What you have to do: A letter-for-letter copy of the listing is required, with no pictures in it.

Collected data:

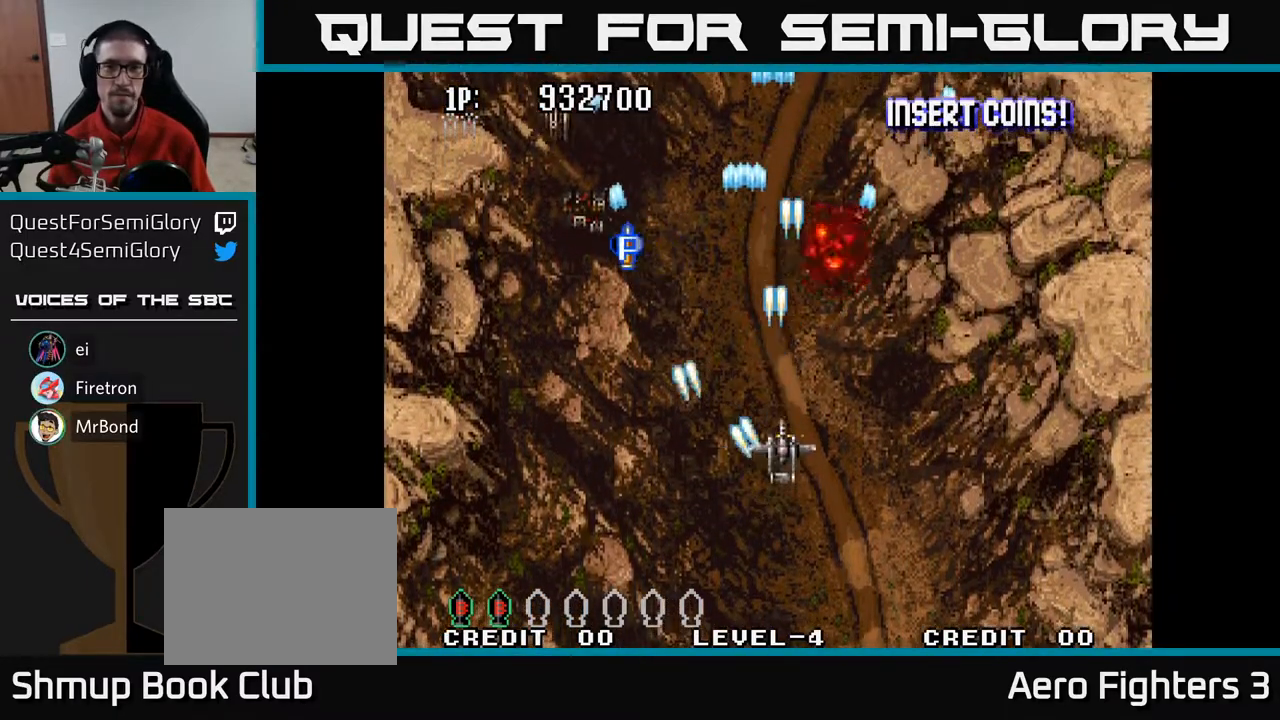
{"buttons": ["A", "DPAD_DOWN"], "left_stick": "center", "right_stick": "center", "events": [[167, "DPAD_LEFT", "down"], [217, "DPAD_UP", "up"], [367, "DPAD_DOWN", "down"], [367, "DPAD_LEFT", "up"]]}
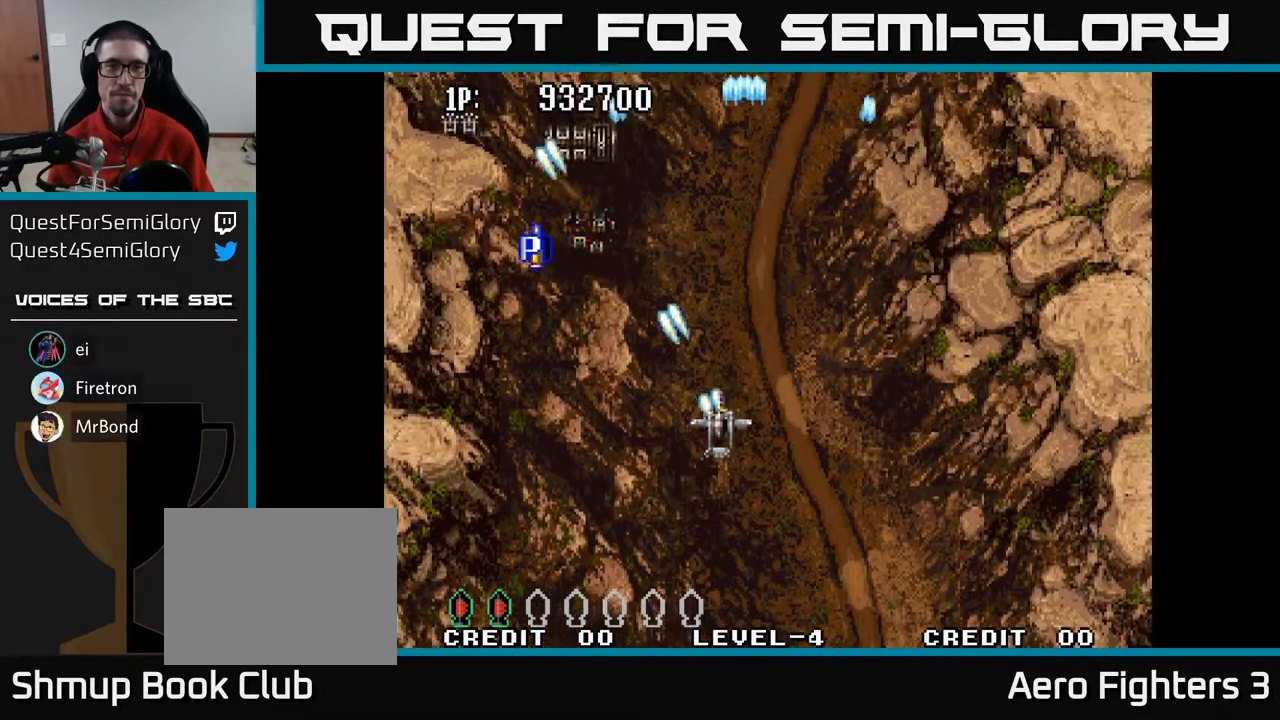
{"buttons": ["A"], "left_stick": "center", "right_stick": "center", "events": [[17, "DPAD_DOWN", "up"], [83, "DPAD_UP", "down"], [117, "DPAD_LEFT", "down"], [150, "DPAD_UP", "up"], [200, "DPAD_DOWN", "down"], [200, "DPAD_LEFT", "up"], [250, "DPAD_RIGHT", "down"], [283, "DPAD_DOWN", "up"], [283, "DPAD_RIGHT", "up"]]}
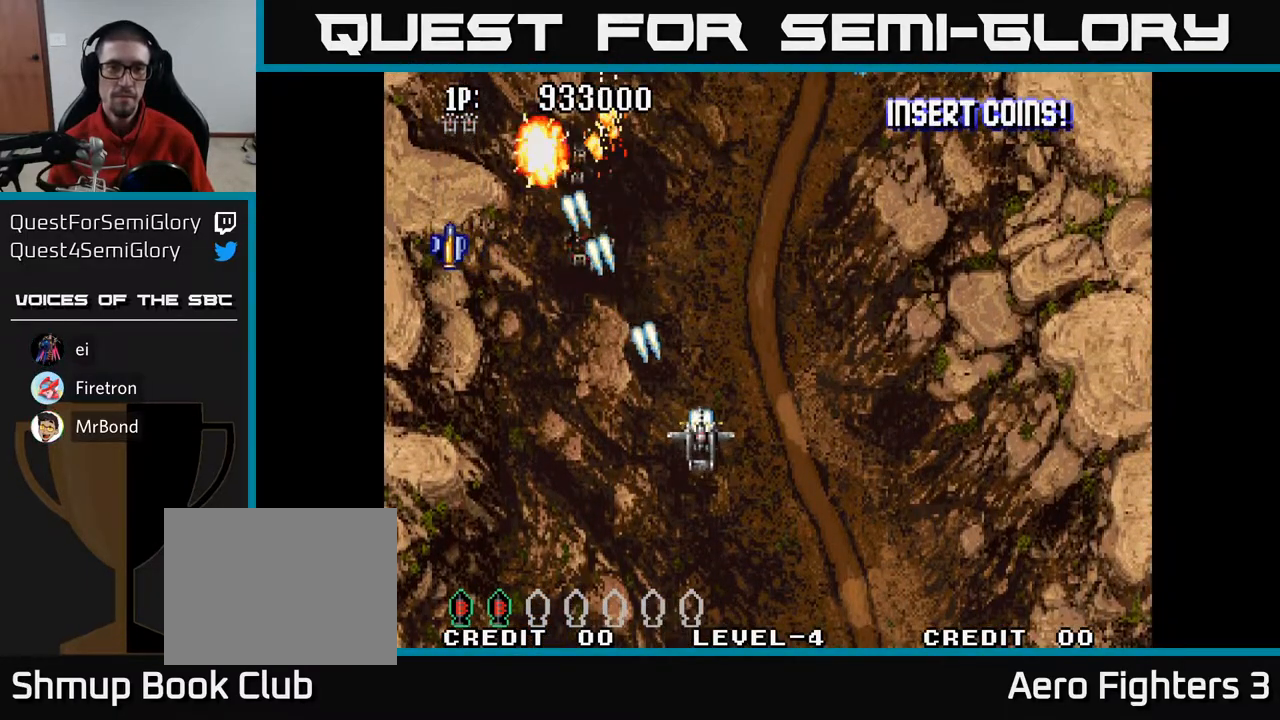
{"buttons": ["A"], "left_stick": "center", "right_stick": "center", "events": [[183, "DPAD_RIGHT", "down"], [233, "DPAD_DOWN", "down"], [467, "DPAD_DOWN", "up"], [467, "DPAD_RIGHT", "up"]]}
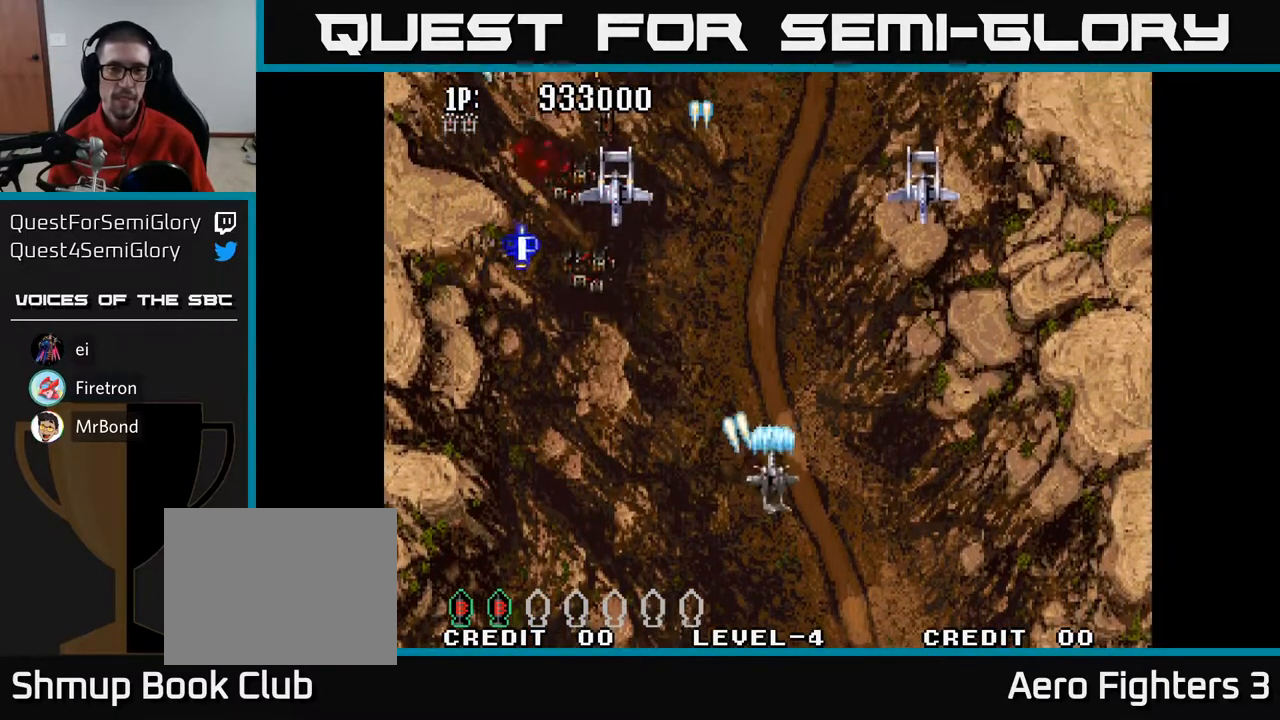
{"buttons": ["A", "DPAD_DOWN", "DPAD_RIGHT"], "left_stick": "center", "right_stick": "center", "events": [[33, "DPAD_UP", "down"], [100, "DPAD_UP", "up"], [150, "DPAD_DOWN", "down"], [300, "DPAD_LEFT", "down"], [433, "DPAD_LEFT", "up"], [483, "DPAD_RIGHT", "down"]]}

Your solution:
{"buttons": ["A", "DPAD_DOWN"], "left_stick": "center", "right_stick": "center", "events": [[167, "DPAD_LEFT", "down"], [217, "DPAD_UP", "up"], [367, "DPAD_DOWN", "down"], [367, "DPAD_LEFT", "up"]]}
{"buttons": ["A"], "left_stick": "center", "right_stick": "center", "events": [[17, "DPAD_DOWN", "up"], [83, "DPAD_UP", "down"], [117, "DPAD_LEFT", "down"], [150, "DPAD_UP", "up"], [200, "DPAD_DOWN", "down"], [200, "DPAD_LEFT", "up"], [250, "DPAD_RIGHT", "down"], [283, "DPAD_DOWN", "up"], [283, "DPAD_RIGHT", "up"]]}
{"buttons": ["A"], "left_stick": "center", "right_stick": "center", "events": [[183, "DPAD_RIGHT", "down"], [233, "DPAD_DOWN", "down"], [467, "DPAD_DOWN", "up"], [467, "DPAD_RIGHT", "up"]]}
{"buttons": ["A", "DPAD_DOWN", "DPAD_RIGHT"], "left_stick": "center", "right_stick": "center", "events": [[33, "DPAD_UP", "down"], [100, "DPAD_UP", "up"], [150, "DPAD_DOWN", "down"], [300, "DPAD_LEFT", "down"], [433, "DPAD_LEFT", "up"], [483, "DPAD_RIGHT", "down"]]}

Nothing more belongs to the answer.